▶ _What to do_
Copy, from the material below, each line that contains the word "Tuotetiedot".

▶ _Records provided_
=== Section Start ===

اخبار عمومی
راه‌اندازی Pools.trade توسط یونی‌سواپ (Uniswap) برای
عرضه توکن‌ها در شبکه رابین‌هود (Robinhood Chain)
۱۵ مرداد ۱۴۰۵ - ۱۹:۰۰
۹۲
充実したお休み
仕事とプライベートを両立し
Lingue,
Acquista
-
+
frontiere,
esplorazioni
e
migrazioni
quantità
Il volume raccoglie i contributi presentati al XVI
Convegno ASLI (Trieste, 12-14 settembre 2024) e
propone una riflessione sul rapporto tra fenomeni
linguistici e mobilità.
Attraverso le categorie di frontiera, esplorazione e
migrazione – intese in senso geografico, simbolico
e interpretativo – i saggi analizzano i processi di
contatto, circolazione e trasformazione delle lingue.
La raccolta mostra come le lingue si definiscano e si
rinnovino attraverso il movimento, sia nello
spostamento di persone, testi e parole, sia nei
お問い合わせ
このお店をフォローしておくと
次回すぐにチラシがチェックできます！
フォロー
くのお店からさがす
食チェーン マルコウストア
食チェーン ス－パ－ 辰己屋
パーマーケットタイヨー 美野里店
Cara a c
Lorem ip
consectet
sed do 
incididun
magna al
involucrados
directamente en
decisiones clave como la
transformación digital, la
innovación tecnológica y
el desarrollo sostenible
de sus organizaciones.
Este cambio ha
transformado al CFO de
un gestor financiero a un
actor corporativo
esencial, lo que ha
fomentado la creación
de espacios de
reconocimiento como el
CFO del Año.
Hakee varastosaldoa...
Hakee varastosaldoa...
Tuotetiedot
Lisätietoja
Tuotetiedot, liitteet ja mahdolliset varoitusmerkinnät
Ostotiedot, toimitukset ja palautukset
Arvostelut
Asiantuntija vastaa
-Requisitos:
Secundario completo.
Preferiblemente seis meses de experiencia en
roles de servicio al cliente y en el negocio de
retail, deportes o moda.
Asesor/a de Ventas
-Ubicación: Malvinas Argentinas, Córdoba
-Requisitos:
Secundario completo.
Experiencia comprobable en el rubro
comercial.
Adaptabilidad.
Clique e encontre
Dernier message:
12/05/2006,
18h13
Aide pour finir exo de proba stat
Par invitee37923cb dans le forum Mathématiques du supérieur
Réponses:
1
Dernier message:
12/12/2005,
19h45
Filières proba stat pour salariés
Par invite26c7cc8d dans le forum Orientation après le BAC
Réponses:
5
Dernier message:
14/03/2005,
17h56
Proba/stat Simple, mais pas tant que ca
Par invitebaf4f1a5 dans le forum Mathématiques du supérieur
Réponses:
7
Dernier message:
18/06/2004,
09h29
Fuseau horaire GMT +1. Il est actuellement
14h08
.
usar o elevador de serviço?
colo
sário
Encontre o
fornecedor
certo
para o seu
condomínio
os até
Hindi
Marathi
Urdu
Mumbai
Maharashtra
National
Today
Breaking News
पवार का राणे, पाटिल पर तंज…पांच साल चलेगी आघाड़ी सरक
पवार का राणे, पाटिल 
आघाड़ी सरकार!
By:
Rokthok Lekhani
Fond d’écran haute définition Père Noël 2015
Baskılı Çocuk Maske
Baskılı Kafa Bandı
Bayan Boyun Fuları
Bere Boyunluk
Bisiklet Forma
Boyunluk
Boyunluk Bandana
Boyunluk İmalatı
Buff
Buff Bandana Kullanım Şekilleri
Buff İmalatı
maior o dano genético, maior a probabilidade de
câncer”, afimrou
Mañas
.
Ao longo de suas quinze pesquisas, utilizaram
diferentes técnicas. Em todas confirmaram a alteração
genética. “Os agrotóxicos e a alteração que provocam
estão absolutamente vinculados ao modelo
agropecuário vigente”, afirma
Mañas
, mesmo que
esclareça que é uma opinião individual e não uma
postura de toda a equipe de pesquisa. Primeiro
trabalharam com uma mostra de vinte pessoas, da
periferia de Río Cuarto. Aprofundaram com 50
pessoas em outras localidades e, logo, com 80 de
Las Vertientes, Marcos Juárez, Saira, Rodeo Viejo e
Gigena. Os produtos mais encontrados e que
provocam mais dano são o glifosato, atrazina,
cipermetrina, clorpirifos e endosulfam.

=== Section End ===

▶ _Solution for this problem_
Tuotetiedot
Tuotetiedot, liitteet ja mahdolliset varoitusmerkinnät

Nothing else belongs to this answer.